My cop-out is much more of a generalized takeaway. That is that I didn't have enough appreciation for the brain and its contribution to any of our movements -- just generally on an everyday basis. Sitting here, reaching for a cup of coffee at the end of my desk, or going outside and walking down the street and avoiding obstacles and making sure I don't walk into oncoming traffic -- it's an incredibly intricate and complex series of processes that the brain needs to be able to handle, whether it through planning, prediction, calculation, and then just getting the signals to the right parts of the body to produce that motor output that we all do so naturally and effectively take for granted.

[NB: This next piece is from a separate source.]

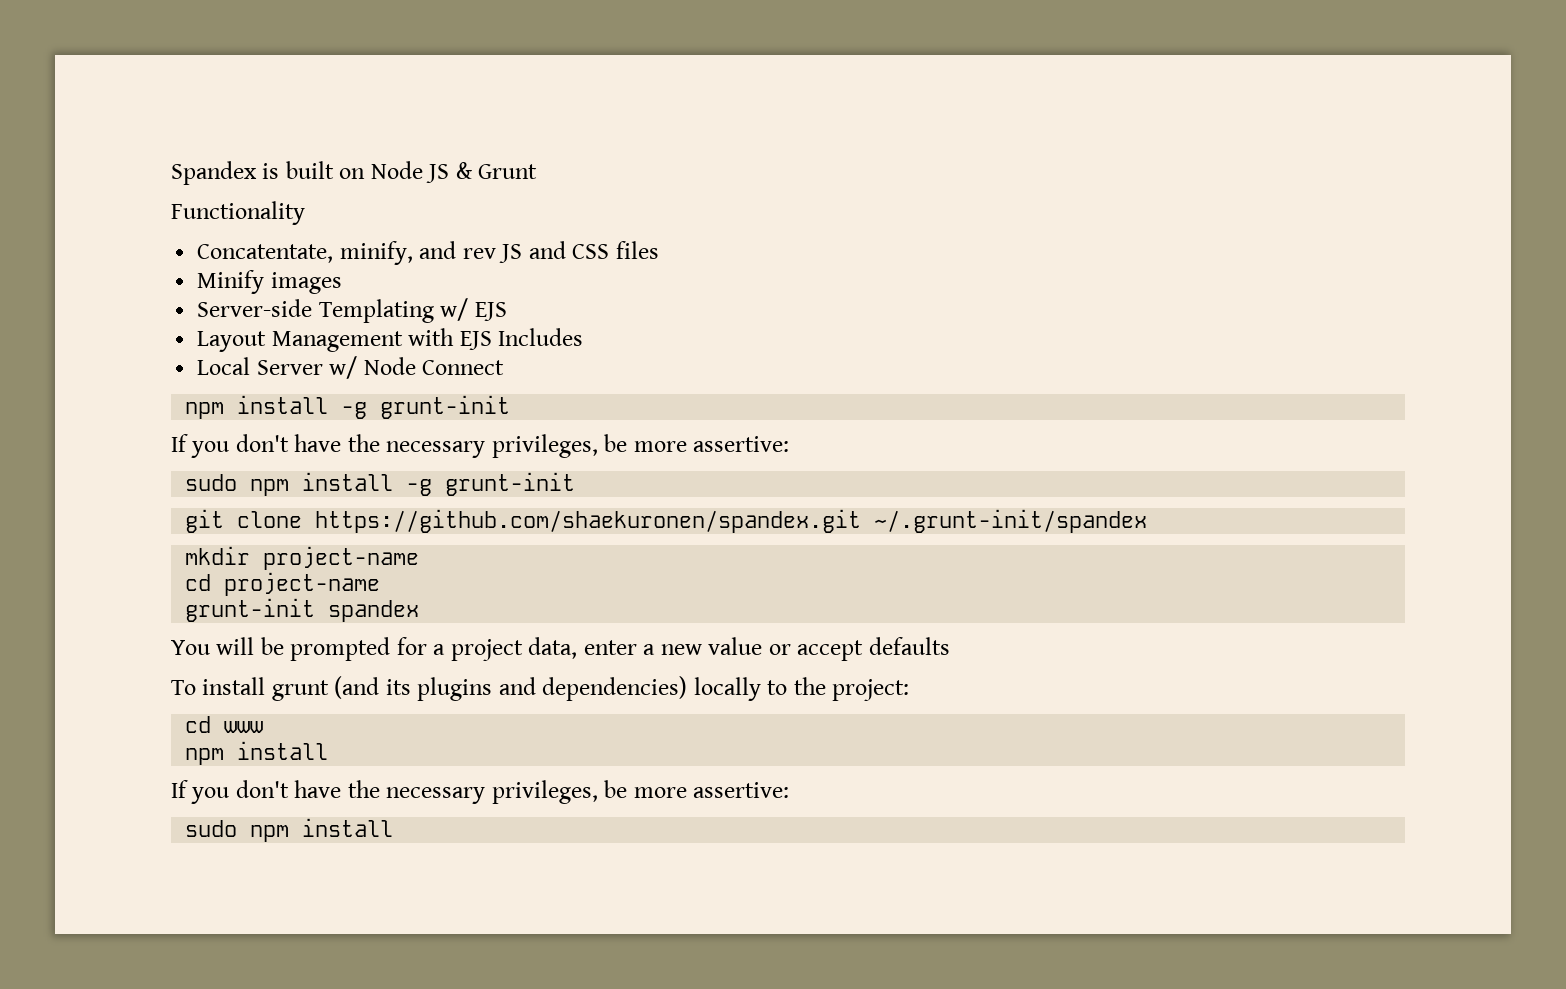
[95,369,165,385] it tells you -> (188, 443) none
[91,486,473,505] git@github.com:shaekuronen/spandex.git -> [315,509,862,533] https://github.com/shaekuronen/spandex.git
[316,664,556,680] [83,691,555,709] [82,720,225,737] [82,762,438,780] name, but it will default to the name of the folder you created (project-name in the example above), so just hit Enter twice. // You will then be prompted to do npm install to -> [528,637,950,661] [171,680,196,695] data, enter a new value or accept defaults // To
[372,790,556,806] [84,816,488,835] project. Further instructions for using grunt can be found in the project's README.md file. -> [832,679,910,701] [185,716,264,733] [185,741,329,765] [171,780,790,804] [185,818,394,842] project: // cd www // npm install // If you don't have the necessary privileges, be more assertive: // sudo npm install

Extrapolating from there, when you see what an extraordinary athlete is doing in his or her domain, it really is incredible. You know, LeBron James can get on the court and make a behind-the-back pass in traffic and we don't think anything of it. But for his brain to be able to handle that is pretty remarkable. 

The example I've been using to kind of illustrate how hard this is is with robotics today. We have done a very good job of creating thinking machines and artificial intelligence that can beat anybody in "Jeopardy" and come up with algorithms that can answer question almost instantaneously, but yet creating a robot that can effectively move with the same dexterity of a five-year-old child ... we have not been able to solve that problem yet. It is a very difficult problem for us to solve, and neuroscientists, I know, they look at these athletes with their mouths agape just wondering how their brains are able to produce the movements that we have long attributed -- falsely, or at least misattributed -- to their physical characteristics. 

That for me was the takeaway, and I won't watch sports the same way again.